Cooking with cabbage
Cabbage is one of the most versatile vegetables in the kitchen. Raw, it adds crunch to salads and coleslaws. Cooked, it transforms into something entirely different – sweet, tender, and comforting.
For simple cooked cabbage, shred it and sauté it in butter or oil with a little salt. Cook until wilted and just tender – about five to ten minutes. A splash of vinegar or a sprinkle of caraway seeds at the end adds depth.
Braised red cabbage is a classic accompaniment to roasted meats. Shred the cabbage and cook it slowly with apple, onion, vinegar, and a little sugar or honey. The long cooking softens the cabbage and melds the flavors into something far greater than the sum of its parts.
Cabbage soup appears in countless variations across cultures. Whether it is the hearty cabbage and sausage soups of Eastern Europe or the lighter cabbage and vegetable broths of Asia, cabbage provides substance and sweetness.
And of course, there is coleslaw – perhaps the most beloved raw cabbage preparation. A simple slaw of shredded cabbage and carrot with a tangy dressing is the perfect accompaniment to grilled meats, sandwiches, or anything rich and heavy.
The satisfaction of growing cabbage
Growing cabbage is a journey into the heart of traditional vegetable gardening. This is the crop that has sustained northern peoples for centuries, that filled the root cellars of our ancestors, that provided fresh vegetables when the garden was buried in snow. It asks for rich soil, consistent moisture, and protection from pests, but it rewards with abundance, nutrition, and the deep satisfaction of harvesting food that will feed your family through the winter.
The challenges that arise – a few cabbage worms, a touch of black rot, a head that splits after rain – are not failures but invitations to observe more closely and understand more deeply. Each pest tells us something about our garden's ecology. Each disease teaches us about the importance of rotation and soil health. The garden teaches, if we are willing to learn.

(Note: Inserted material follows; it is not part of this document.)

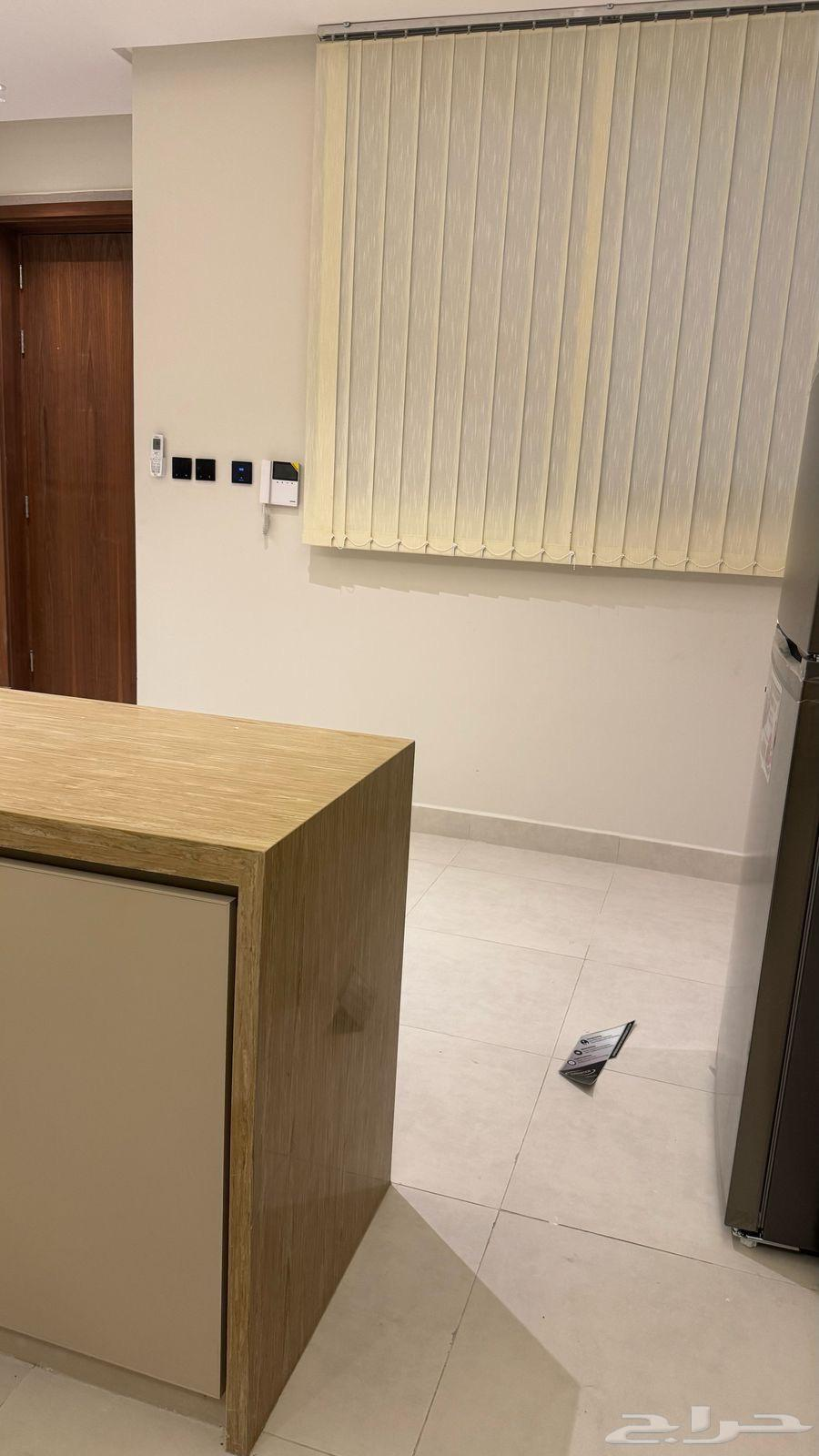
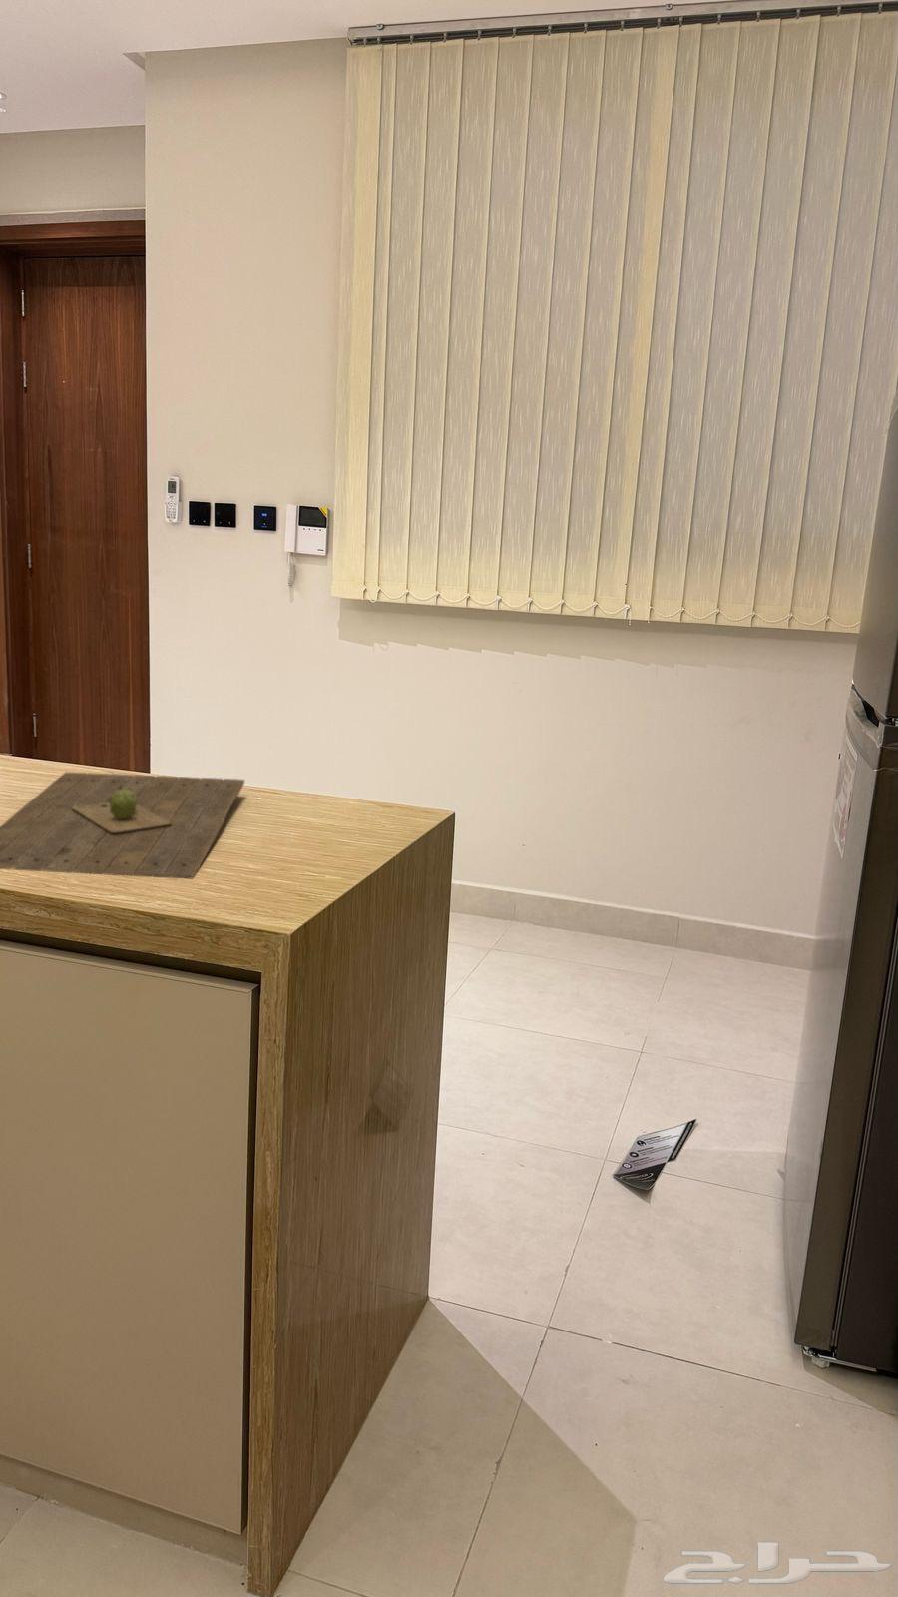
+ cutting board [0,771,246,880]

Start with a few plants. Learn what works in your specific conditions – your soil, your climate, your pest pressures. Experiment with different varieties. Keep notes on what performs well and what disappoints. And above all, enjoy the process. That first head of cabbage, harvested in autumn and transformed into sauerkraut that will last through winter, tastes like nothing else because it is the product of your patience, your attention, and your care.
Cabbage, in its humble way, reminds us that the most reliable, nourishing foods are often the ones we take for granted. It is the backbone of the garden, the crop that fills the larder, the vegetable that has fed generations. Plant some, tend it well, and let it teach you what it needs.